I'm looking at the documentation, and here is their example. I cannot understand how this example corresponds to their explanation: "Returns a new tensor with a dimension of size one inserted at the specified position."
>>> x = torch.tensor([1, 2, 3, 4])
>>> torch.unsqueeze(x, 0)
tensor([[ 1, 2, 3, 4]])
>>> torch.unsqueeze(x, 1)
tensor([[ 1],
[ 2],
[ 3],
[ 4]])
If you look at the shape of the array before and after, you see that before it was (4,)
and after it is (1, 4)
(when second parameter is 0
) and (4, 1)
(when second parameter is 1
). So a 1
was inserted in the shape of the array at axis 0
or 1
, depending on the value of the second parameter.
That is opposite of np.squeeze()
(nomenclature borrowed from MATLAB) which removes axes of size 1
(singletons).
I am not sure why PyTorch references are not mentioned here since this is PyTorch legacy.

_ _ _ _

TASK ITEM
Write the text that comes next in the passage about PyTorch's unsqueeze function, starting right after its last sentence. You will not need the material that comes after the passage.

Pixel coordinate tracking data:
_ _ _ _

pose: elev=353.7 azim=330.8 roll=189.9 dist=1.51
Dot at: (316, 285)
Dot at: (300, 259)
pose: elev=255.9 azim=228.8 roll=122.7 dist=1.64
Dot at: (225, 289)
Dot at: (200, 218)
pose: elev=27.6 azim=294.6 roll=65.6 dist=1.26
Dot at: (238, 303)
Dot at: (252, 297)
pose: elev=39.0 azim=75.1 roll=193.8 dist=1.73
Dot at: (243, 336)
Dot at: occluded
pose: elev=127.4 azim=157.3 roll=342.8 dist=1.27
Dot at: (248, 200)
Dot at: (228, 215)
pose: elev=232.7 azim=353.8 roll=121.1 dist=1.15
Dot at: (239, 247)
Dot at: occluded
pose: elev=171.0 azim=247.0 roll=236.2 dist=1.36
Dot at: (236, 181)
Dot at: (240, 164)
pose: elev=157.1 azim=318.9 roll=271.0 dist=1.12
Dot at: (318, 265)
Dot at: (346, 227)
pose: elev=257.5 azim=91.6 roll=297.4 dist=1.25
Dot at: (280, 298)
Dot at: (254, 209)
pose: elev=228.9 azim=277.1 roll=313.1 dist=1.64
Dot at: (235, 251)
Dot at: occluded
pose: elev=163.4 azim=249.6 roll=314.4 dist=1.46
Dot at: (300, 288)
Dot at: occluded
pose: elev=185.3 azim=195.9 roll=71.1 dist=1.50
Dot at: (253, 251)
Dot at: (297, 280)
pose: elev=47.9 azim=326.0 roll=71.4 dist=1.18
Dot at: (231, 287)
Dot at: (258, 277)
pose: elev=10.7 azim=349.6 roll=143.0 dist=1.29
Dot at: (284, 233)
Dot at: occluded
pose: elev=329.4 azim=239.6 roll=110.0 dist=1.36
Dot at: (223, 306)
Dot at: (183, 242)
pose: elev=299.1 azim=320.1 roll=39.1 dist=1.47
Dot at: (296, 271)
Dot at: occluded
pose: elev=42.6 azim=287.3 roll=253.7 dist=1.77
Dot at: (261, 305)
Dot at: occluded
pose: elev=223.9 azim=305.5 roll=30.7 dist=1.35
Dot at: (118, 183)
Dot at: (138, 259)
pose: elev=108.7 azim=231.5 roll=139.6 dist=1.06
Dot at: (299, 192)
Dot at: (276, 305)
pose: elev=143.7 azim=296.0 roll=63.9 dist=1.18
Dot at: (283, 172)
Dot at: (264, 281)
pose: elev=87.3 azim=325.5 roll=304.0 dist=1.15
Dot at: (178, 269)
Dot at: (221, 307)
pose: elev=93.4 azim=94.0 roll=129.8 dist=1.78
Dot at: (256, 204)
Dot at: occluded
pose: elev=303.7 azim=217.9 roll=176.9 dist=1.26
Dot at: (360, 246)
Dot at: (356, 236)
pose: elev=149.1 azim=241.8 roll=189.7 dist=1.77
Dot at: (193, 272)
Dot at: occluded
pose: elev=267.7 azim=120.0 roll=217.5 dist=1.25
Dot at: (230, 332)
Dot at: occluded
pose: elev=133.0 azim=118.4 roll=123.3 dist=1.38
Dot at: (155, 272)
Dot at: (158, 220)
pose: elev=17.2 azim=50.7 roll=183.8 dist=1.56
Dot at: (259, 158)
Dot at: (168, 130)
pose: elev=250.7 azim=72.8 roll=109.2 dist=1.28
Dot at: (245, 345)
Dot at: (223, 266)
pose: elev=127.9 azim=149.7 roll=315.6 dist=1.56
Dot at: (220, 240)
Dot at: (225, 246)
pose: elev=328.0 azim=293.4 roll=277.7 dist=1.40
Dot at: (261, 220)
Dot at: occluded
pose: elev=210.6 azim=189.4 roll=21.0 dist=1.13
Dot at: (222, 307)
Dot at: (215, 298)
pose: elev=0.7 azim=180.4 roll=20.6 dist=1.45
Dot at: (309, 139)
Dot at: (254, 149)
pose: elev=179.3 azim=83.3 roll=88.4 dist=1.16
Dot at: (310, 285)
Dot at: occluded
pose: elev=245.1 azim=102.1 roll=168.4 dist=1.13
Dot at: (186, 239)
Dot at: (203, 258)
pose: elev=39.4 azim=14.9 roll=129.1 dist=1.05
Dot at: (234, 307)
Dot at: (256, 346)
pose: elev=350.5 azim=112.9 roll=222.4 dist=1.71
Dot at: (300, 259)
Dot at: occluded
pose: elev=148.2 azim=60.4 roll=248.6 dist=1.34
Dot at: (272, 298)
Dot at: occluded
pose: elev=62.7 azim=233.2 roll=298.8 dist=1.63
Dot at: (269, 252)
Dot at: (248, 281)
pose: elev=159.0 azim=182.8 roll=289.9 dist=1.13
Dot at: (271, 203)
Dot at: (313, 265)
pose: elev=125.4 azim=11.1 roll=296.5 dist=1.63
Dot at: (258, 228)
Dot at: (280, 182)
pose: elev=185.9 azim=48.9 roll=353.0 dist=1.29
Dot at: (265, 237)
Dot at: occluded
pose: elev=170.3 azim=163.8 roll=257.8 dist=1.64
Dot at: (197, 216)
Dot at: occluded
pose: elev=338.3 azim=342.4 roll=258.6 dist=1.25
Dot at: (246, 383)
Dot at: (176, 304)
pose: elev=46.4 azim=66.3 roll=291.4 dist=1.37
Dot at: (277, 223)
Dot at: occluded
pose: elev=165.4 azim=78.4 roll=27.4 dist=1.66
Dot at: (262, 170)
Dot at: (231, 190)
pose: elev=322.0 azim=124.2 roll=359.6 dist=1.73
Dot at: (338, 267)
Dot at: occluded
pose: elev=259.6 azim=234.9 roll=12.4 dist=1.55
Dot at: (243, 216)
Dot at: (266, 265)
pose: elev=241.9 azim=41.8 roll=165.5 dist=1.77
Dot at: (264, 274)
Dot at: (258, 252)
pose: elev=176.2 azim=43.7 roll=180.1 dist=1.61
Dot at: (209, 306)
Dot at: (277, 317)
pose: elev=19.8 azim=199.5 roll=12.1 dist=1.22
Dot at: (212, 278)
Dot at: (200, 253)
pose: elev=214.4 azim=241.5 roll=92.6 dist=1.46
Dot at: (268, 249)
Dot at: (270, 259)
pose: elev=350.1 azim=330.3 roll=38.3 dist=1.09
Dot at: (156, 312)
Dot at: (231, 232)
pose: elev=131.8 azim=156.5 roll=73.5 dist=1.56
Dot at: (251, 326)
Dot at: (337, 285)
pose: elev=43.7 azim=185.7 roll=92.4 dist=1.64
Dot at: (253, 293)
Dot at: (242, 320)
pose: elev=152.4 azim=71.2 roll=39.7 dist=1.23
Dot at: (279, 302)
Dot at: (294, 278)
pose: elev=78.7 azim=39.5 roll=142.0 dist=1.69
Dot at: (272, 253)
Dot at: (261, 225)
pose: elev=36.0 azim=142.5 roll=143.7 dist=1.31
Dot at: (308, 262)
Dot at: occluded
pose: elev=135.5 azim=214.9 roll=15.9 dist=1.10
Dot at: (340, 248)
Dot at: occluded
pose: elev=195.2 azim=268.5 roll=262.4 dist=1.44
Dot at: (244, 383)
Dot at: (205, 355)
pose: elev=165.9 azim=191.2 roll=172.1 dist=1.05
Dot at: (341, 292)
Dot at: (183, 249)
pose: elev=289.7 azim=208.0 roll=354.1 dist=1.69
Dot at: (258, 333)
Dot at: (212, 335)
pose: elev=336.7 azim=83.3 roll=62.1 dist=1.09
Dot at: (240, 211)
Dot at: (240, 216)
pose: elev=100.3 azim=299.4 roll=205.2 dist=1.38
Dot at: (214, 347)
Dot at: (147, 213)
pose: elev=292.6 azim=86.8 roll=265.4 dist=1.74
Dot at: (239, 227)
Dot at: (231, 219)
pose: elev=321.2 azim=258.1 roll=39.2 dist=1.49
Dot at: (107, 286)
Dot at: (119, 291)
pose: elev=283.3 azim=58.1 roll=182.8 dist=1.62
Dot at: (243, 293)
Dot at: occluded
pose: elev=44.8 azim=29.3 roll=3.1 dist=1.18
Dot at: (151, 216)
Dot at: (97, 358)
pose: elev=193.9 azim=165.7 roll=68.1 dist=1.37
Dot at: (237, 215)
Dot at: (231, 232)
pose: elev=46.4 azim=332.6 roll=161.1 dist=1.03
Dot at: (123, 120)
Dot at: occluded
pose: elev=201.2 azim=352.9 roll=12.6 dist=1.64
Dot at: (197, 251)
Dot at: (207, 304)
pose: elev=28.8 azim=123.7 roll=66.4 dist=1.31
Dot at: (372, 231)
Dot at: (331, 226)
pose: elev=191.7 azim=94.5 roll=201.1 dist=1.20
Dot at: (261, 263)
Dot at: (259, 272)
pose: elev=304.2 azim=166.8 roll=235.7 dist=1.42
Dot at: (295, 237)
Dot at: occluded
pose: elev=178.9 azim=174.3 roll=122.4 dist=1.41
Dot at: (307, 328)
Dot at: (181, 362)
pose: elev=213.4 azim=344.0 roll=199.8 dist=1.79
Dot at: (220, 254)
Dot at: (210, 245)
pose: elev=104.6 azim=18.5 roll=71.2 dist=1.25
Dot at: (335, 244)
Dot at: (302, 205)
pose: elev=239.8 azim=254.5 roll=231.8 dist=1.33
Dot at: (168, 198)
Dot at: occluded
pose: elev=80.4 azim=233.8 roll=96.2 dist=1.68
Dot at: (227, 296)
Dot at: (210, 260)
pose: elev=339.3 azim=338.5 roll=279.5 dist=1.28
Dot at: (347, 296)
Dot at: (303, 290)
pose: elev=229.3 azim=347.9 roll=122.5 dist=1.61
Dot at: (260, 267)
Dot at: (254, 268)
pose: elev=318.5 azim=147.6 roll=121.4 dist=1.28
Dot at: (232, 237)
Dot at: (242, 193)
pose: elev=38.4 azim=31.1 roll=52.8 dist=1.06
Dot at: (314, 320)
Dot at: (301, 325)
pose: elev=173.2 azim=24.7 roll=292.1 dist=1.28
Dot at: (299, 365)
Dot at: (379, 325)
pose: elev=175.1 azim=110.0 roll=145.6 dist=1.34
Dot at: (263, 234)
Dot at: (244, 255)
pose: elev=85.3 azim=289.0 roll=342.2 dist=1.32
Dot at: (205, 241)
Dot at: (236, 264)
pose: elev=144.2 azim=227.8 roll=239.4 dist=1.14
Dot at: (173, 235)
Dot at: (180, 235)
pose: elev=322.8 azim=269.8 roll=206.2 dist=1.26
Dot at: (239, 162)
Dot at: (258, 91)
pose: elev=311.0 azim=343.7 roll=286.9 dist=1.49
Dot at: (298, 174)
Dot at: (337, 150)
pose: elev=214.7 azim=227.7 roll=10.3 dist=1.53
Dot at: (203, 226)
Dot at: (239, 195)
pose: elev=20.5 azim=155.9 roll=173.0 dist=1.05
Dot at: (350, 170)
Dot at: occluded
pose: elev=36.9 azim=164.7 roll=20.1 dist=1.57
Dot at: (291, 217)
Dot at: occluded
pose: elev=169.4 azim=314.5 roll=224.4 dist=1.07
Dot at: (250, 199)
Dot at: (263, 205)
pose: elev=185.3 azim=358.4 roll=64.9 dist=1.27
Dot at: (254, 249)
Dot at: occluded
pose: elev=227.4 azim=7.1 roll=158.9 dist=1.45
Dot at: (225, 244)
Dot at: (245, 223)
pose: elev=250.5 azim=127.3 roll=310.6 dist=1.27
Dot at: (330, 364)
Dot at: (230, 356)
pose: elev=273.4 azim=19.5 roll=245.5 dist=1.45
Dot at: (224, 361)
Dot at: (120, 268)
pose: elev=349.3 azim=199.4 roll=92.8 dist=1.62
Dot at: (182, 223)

_ _ _ _

OUTPUT FOR THIS TASK
torch.squeeze
torch.unsqueeze
It indicates the position on where to add the dimension. torch.unsqueeze adds an additional dimension to the tensor. So let's say you have a tensor of shape (3), if you add a dimension at the 0 position, it will be of shape (1,3), which means 1 row and 3 columns. If you add at the 1 position, it will be (3,1), which means 3 rows and 1 column. If you have a 2D tensor of shape (2,2) add add an extra dimension at the 0 position, this will result of the tensor having a shape of (1,2,2), which means one channel, 2 rows and 2 columns. If you add at the 1 position, it will be of shape (2,1,2), so it will have 2 channels, 1 row and 2 columns. If you add it at the 2 position, the tensor will be of shape (2,2,1), which means 2 channels, 2 rows and one column.